Collected data rows:
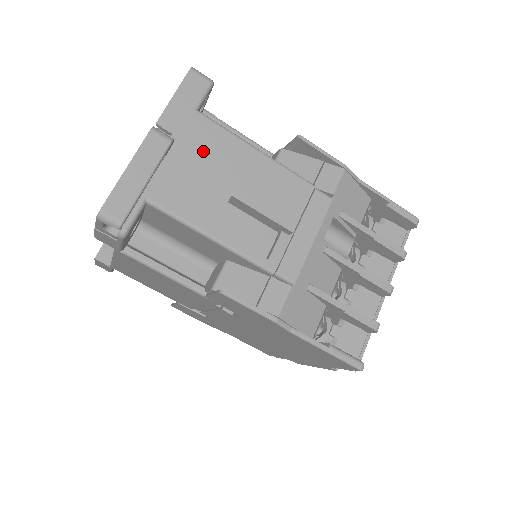
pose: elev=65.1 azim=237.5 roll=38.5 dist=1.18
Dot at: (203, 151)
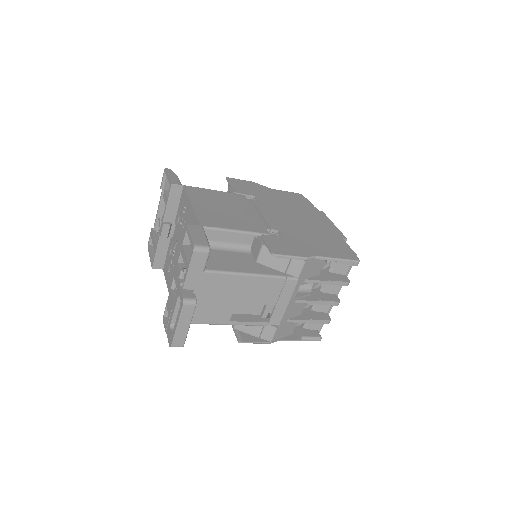
Dot at: (214, 290)
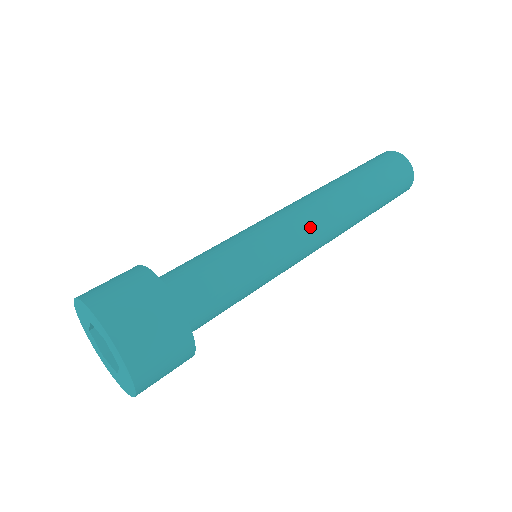
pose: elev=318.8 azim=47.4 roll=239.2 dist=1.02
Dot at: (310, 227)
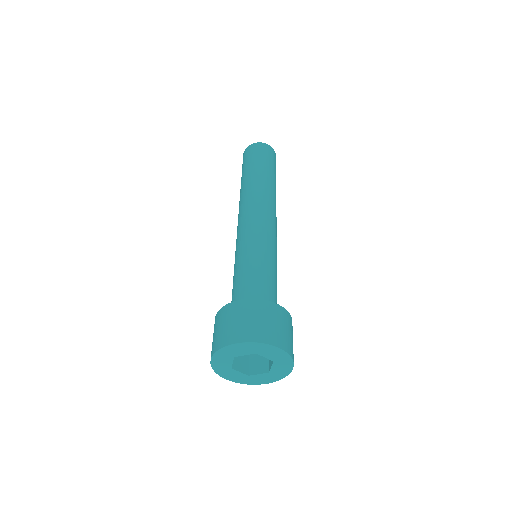
Dot at: (276, 228)
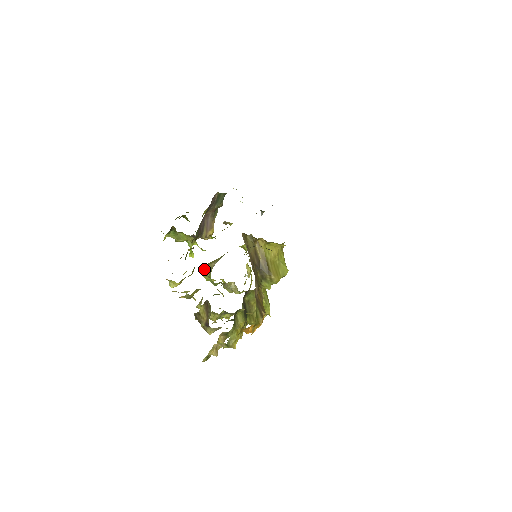
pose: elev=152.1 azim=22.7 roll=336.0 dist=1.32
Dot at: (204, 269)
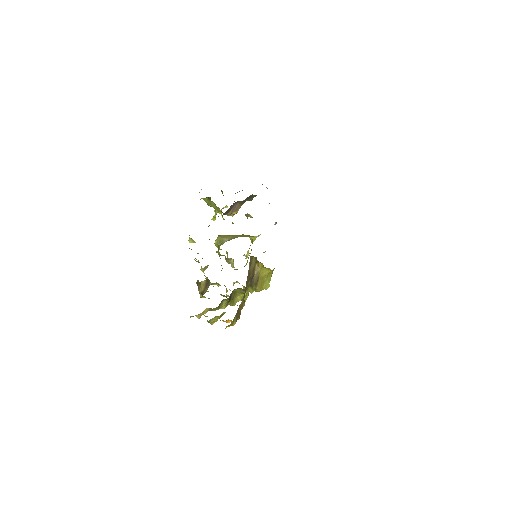
Dot at: (218, 239)
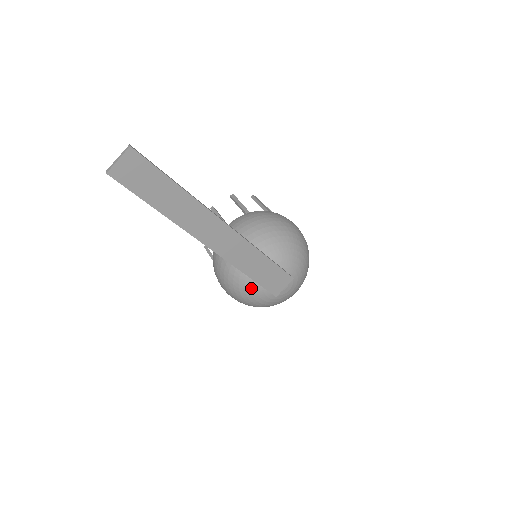
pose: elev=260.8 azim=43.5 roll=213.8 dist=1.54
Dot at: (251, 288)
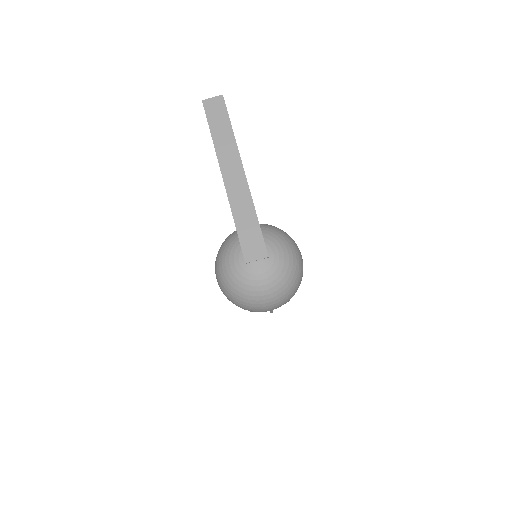
Dot at: (232, 248)
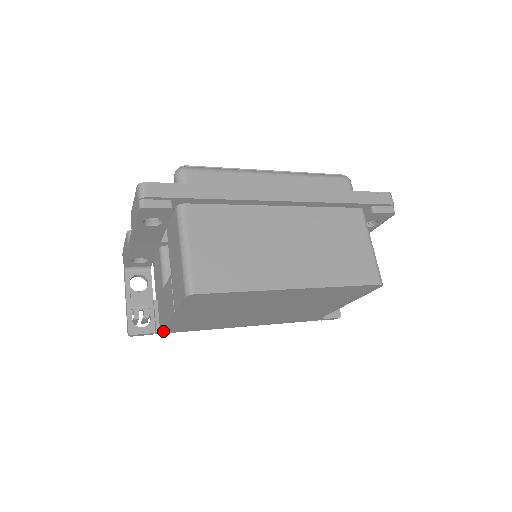
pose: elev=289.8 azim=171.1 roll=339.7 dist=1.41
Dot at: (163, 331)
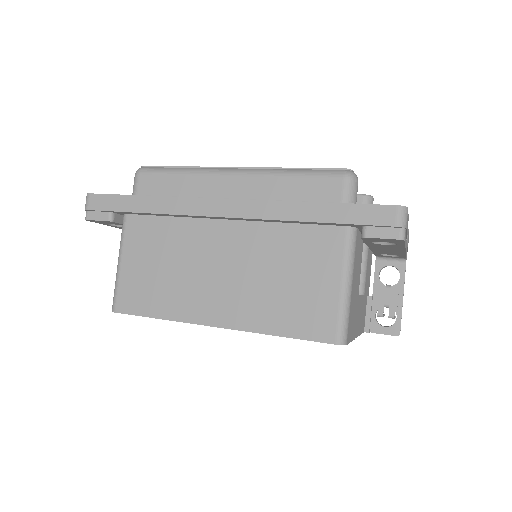
Dot at: occluded
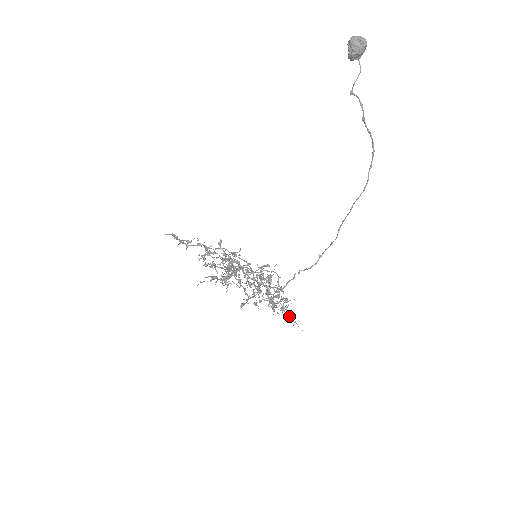
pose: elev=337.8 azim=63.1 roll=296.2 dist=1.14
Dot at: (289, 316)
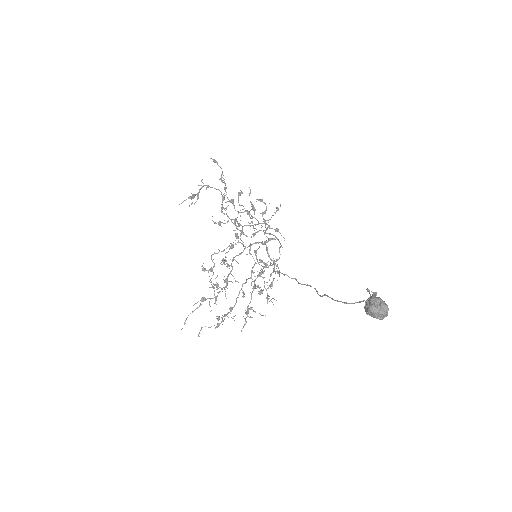
Dot at: (278, 273)
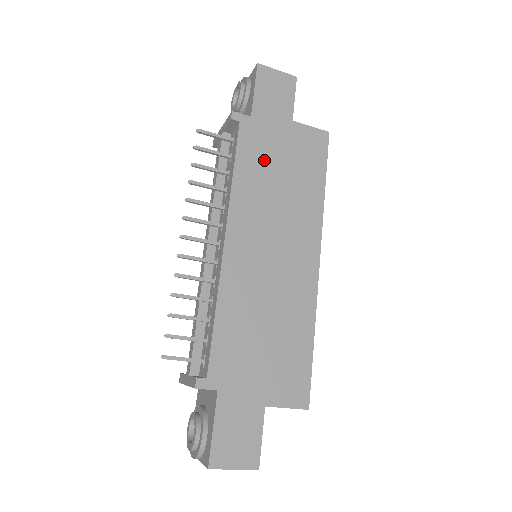
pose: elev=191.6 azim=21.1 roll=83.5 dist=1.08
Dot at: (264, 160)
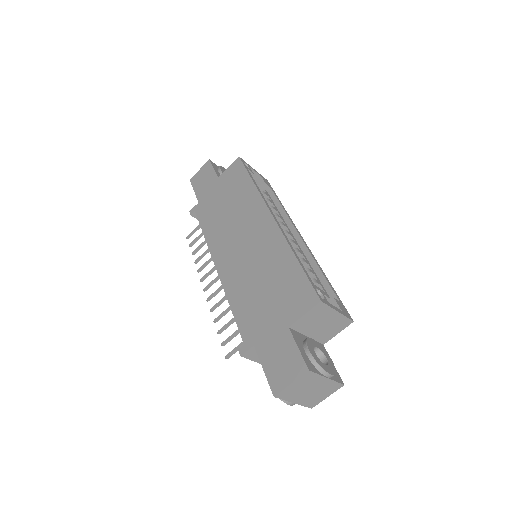
Dot at: (214, 211)
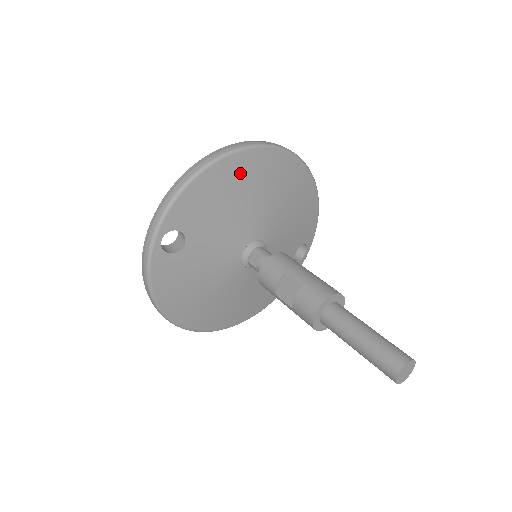
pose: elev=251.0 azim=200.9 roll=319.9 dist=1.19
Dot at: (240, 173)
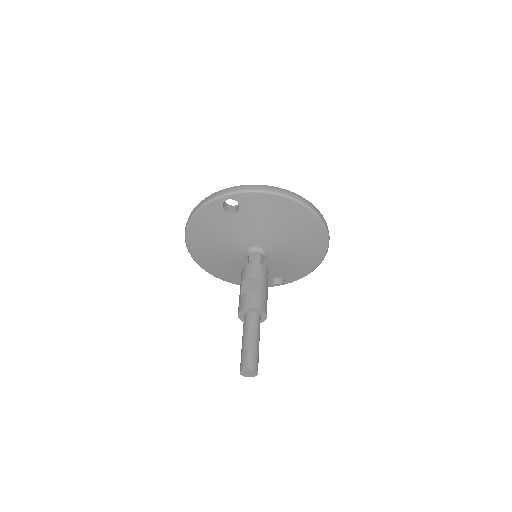
Dot at: (294, 215)
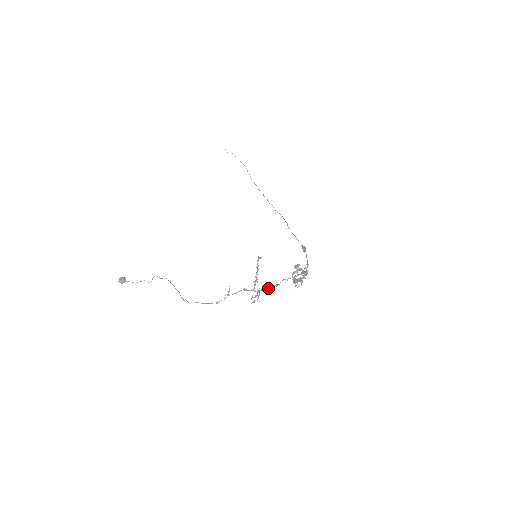
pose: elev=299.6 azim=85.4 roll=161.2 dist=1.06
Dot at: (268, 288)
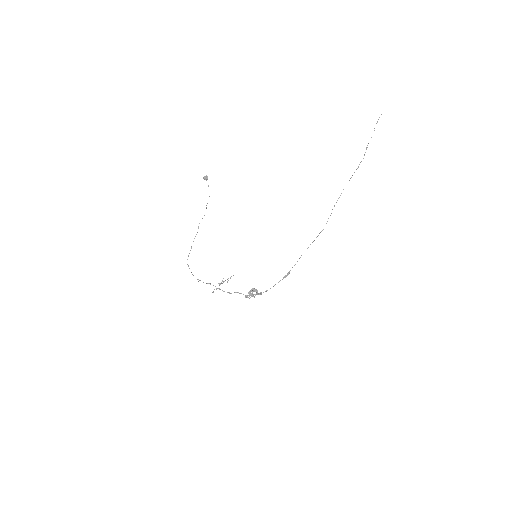
Dot at: (224, 291)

— Work instructions —
Copy out every line of the rows above word for word, leaving out the pictures.

— Full answer —
pose: elev=65.1 azim=237.5 roll=38.5 dist=1.18
Dot at: (203, 151)
Dot at: (214, 290)
pose: elev=318.8 azim=47.4 roll=239.2 dist=1.02
Dot at: (310, 227)
Dot at: (276, 228)
pose: elev=152.1 azim=22.7 roll=336.0 dist=1.32
Dot at: (204, 269)
Dot at: (218, 239)
pose: elev=260.8 azim=43.5 roll=213.8 dist=1.54
Dot at: (251, 288)
Dot at: (232, 248)
pose: elev=289.8 azim=171.1 roll=339.7 dist=1.41
Dot at: (163, 331)
Dot at: occluded
pose: elev=337.8 azim=63.1 roll=296.2 dist=1.14
Dot at: (289, 316)
Dot at: (278, 273)
pose: elev=191.6 azim=21.1 roll=83.5 dist=1.08
Dot at: (264, 160)
Dot at: (214, 211)
pose: elev=251.0 azim=200.9 roll=319.9 dist=1.19
Dot at: (240, 173)
Dot at: (294, 215)
pose: elev=299.6 azim=85.4 roll=161.2 dist=1.06
Dot at: (268, 288)
Dot at: (224, 291)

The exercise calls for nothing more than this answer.